Both numbers matter. A high fiscal deficit can push up interest rates (because the government is competing with private companies for the same pool of savings), weaken the rupee, and raise inflation. A high public debt can eat into future budgets as interest payments consume more and more of the government's annual revenue. For India, roughly one rupee out of every four the central government spends today goes just to paying interest on past borrowing.
This is why fiscal policy is always a balancing act, not a magic wand. Spend too little in a downturn and the economy does not recover. Spend too much without a plan to raise revenue later and you set up a debt burden that hurts the next generation. The honest truth is that economists, finance ministers, and voters all argue endlessly about where that balance should sit, and reasonable people can land on different answers depending on the year.
Are you with me so far?
Why the timing matters more than the amount
A frequently missed nuance is that fiscal policy is only powerful if it is applied in the right phase of the cycle. Spending big during an economic boom does not stimulate anything new — it just adds fuel to already rising inflation. Cutting spending during a recession deepens the recession. The timing is almost as important as the size of the intervention.
This is also why "countercyclical" fiscal policy — spending more in bad times and saving more in good times — is considered the mark of a disciplined government. Most governments unfortunately find it politically easier to spend heavily even in good years (vote-winning schemes, tax cuts right before elections) and then have no fiscal room left when an actual crisis hits. Several European countries learned this the hard way after the 2008 financial crisis, when years of pre-crisis largesse left them unable to respond adequately once the downturn arrived.

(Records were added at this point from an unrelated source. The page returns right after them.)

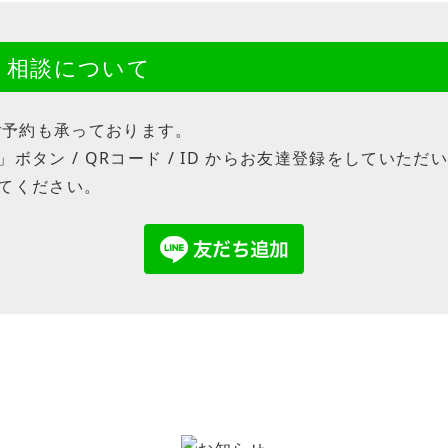
約・相談について
のご予約も承っております。
ボタン / QRコード / ID からお友達登録をしていた
てください。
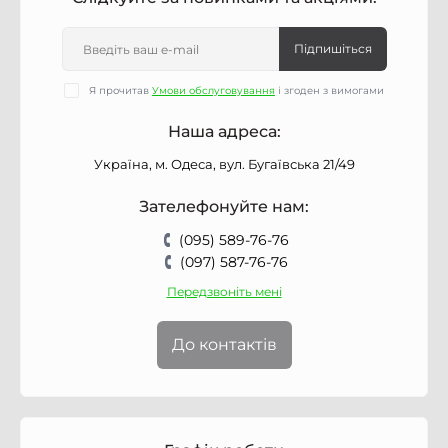
Підпишіться
Я прочитав
Умови обслуговування
і згоден з вимогами
Наша адреса:
Україна, м. Одеса, вул. Бугаївська 21/49
Зателефонуйте нам:
(095) 589-76-76
(097) 587-76-76
Передзвоніть мені
До контактів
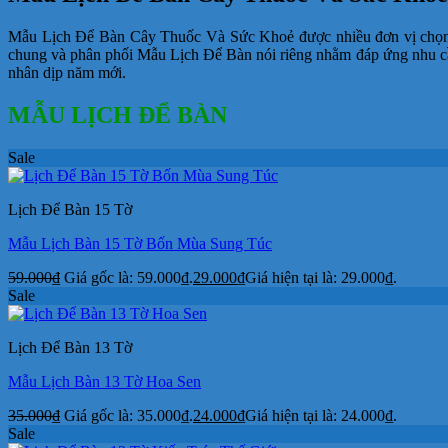
Mẫu Lịch Để Bàn Cây Thuốc Và Sức Khoẻ được nhiều đơn vị chọn In
chung và phân phối Mẫu Lịch Để Bàn nói riêng nhằm đáp ứng nhu cầ
nhân dịp năm mới.
MẪU LỊCH ĐỂ BÀN
Sale
Lịch Để Bàn 15 Tờ
Mẫu Lịch Bàn 15 Tờ Bốn Mùa Sung Túc
59.000
₫
Giá gốc là: 59.000₫.
29.000
₫
Giá hiện tại là: 29.000₫.
Sale
Lịch Để Bàn 13 Tờ
Mẫu Lịch Bàn 13 Tờ Hoa Sen
35.000
₫
Giá gốc là: 35.000₫.
24.000
₫
Giá hiện tại là: 24.000₫.
Sale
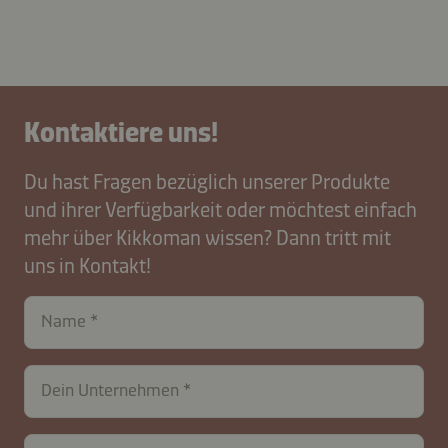
Kontaktiere uns!
Du hast Fragen bezüglich unserer Produkte
und ihrer Verfügbarkeit oder möchtest einfach
mehr über Kikkoman wissen? Dann tritt mit
uns in Kontakt!
Name
contactDE-
Dein Unternehmen
B2B-
27845-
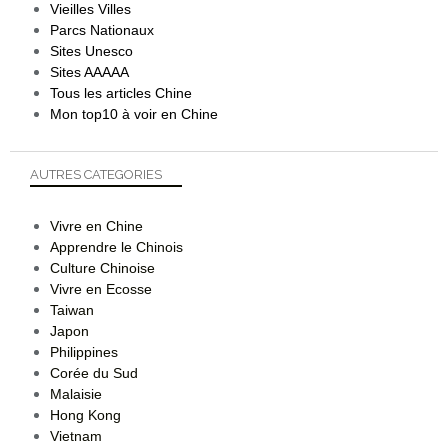
Vieilles Villes
Parcs Nationaux
Sites Unesco
Sites AAAAA
Tous les articles Chine
Mon top10 à voir en Chine
AUTRES CATEGORIES
Vivre en Chine
Apprendre le Chinois
Culture Chinoise
Vivre en Ecosse
Taiwan
Japon
Philippines
Corée du Sud
Malaisie
Hong Kong
Vietnam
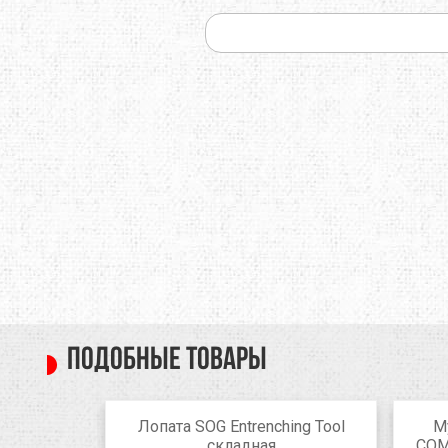
Подобные товары
nion
Лопата SOG Entrenching Tool
М
складная
COM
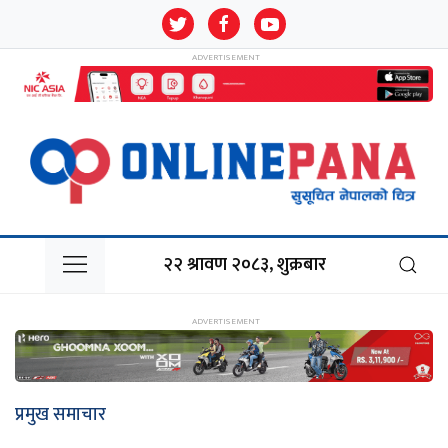
२२ श्रावण २०८३, शुक्रबार
प्रमुख समाचार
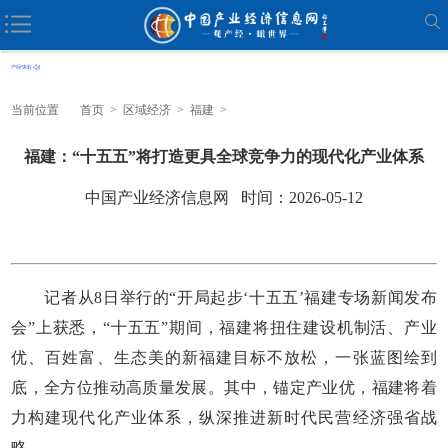
当前位置
首页
>
区域经济
>
福建
>
福建：“十五五”将打造更具全球竞争力的现代化产业体系
中国产业经济信息网 时间：2026-05-12
记者从8日举行的“开局起步‘十五五’福建专场新闻发布
会”上获悉，“十五五”期间，福建将扭住建设机制活、产业
优、百姓富、生态美的新福建目标不放松，一张蓝图绘到
底，全方位推动高质量发展。其中，锚定产业优，福建将着
力构建现代化产业体系，纵深推进新时代民营经济强省战
略。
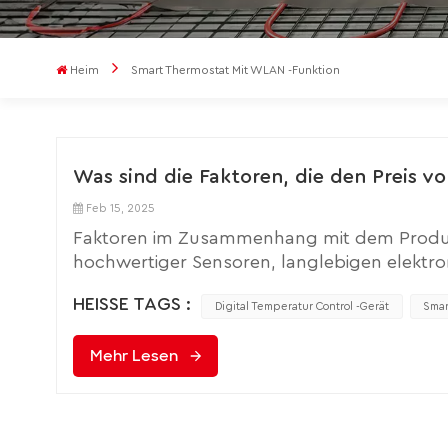
Heim
Smart Thermostat Mit WLAN -Funktion
Was sind die Faktoren, die den Preis 
Feb 15, 2025
Faktoren im Zusammenhang mit dem Produk
hochwertiger Sensoren, langlebigen elekt
Gehäusematerialien, der Stabilität, Genauig
HEISSE TAGS :
werden, was zu höheren Kosten führt. Tech
Digital Temperatur Control -Gerät
Smar
Schaltungsdesign, fortschrittlichen Steuer
Mehr Lesen
Forschungs- und Produktionskosten und relat
reichhaltigen Funktionen sind höher als die
einzelnen Temperaturzone gesteuerte Temper
niedrigeren Preis. Mehrzonen -Temperaturreg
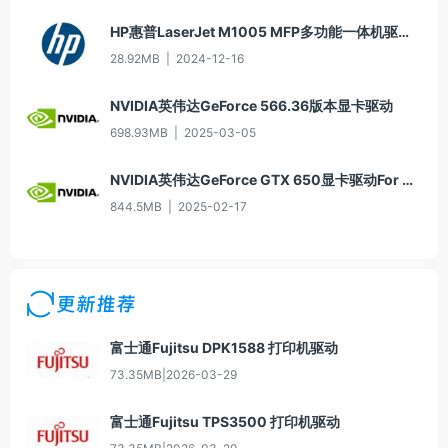
HP惠普LaserJet M1005 MFP多功能一体机驱动20060913版For Win2000/XP
28.92MB
|
2024-12-16
NVIDIA英伟达GeForce 566.36版本显卡驱动
698.93MB
|
2025-03-05
NVIDIA英伟达GeForce GTX 650显卡驱动For Win10-64
844.5MB
|
2025-02-17
更新推荐
富士通Fujitsu DPK1588 打印机驱动
73.35MB
|
2026-03-29
富士通Fujitsu TPS3500 打印机驱动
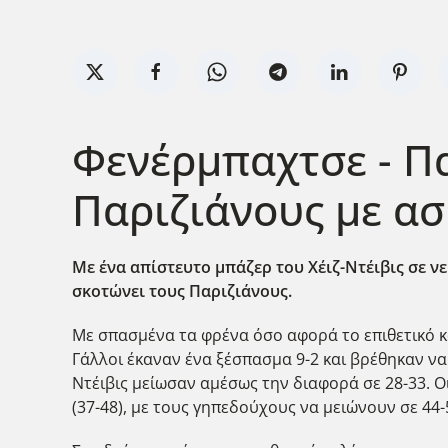
Φενέρμπαχτσε - Παρ
Παριζιάνους με α
Με ένα απίστευτο μπάζερ του Χέιζ-Ντέιβις σε ν
σκοτώνει τους Παριζιάνους.
Με σπασμένα τα φρένα όσο αφορά το επιθετικό κο
Γάλλοι έκαναν ένα ξέσπασμα 9-2 και βρέθηκαν να
Ντέιβις μείωσαν αμέσως την διαφορά σε 28-33. Ο
(37-48), με τους γηπεδούχους να μειώνουν σε 44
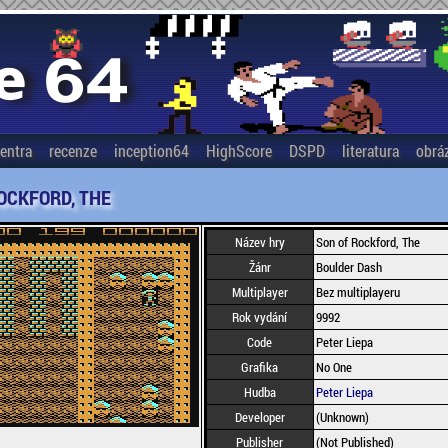
entra
recenze
inception64
HighScore
DSPD
literatura
obrá
OCKFORD, THE
Název hry
Son of Rockford, The
Žánr
Boulder Dash
Multiplayer
Bez multiplayeru
Rok vydání
9992
Code
Peter Liepa
Grafika
No One
Hudba
Peter Liepa
Developer
(Unknown)
Publisher
(Not Published)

💡 Insight: In a recession, the government's job is not to save money. It is to keep the money moving.
That one sentence captures the fiscal-policy debate better than any textbook chapter. The private economy in a panic starts hoarding cash, which is rational for each household but catastrophic if everyone does it together. The government's role is to be the spender of last resort — not because it is generous, but because if it does not step in, the downward spiral reaches places that are much harder to repair later.
What this means for a 22-year-old reading the news
When you hear the Union Budget speech in February, or read about the fiscal deficit in Mint, you now have a framework to decode it. First ask — what phase is the economy in right now? Weak, overheating, or somewhere in between? Second ask — which of the two levers is the government pulling? More spending, or changes in tax rates? Third ask — is this a countercyclical move (correct) or a procyclical one (usually a red flag)?
That small shift — from reacting to the number to asking what the number bought — is the entire difference between an economics-literate reader and a casual one. Fiscal policy is not just for ministers in Delhi; it is the language that decides whether your college gets funded, your metro line gets built, your EPF contribution rises, and your parents' FD rates move. The budget is not a document — it is a steering-wheel choice.
🎯 Closing Insight: Fiscal policy is the government's steering wheel. Learn to read which way it is turning.
Why this matters in your career
Fiscal deficit numbers move bond yields, which move equity valuations — any analyst who cannot read a budget speech and predict its market impact is working with half the toolkit.
Large fiscal stimulus shifts consumer spending power dramatically (think of how DBT transfers boosted rural FMCG volumes in 2020) — understanding fiscal cycles helps time campaigns and channel bets.
Government capex cycles determine which sectors (infra, defence, railways, manufacturing) are about to receive years of demand tailwinds — fiscal reading is an early-warning system for where margins will expand next.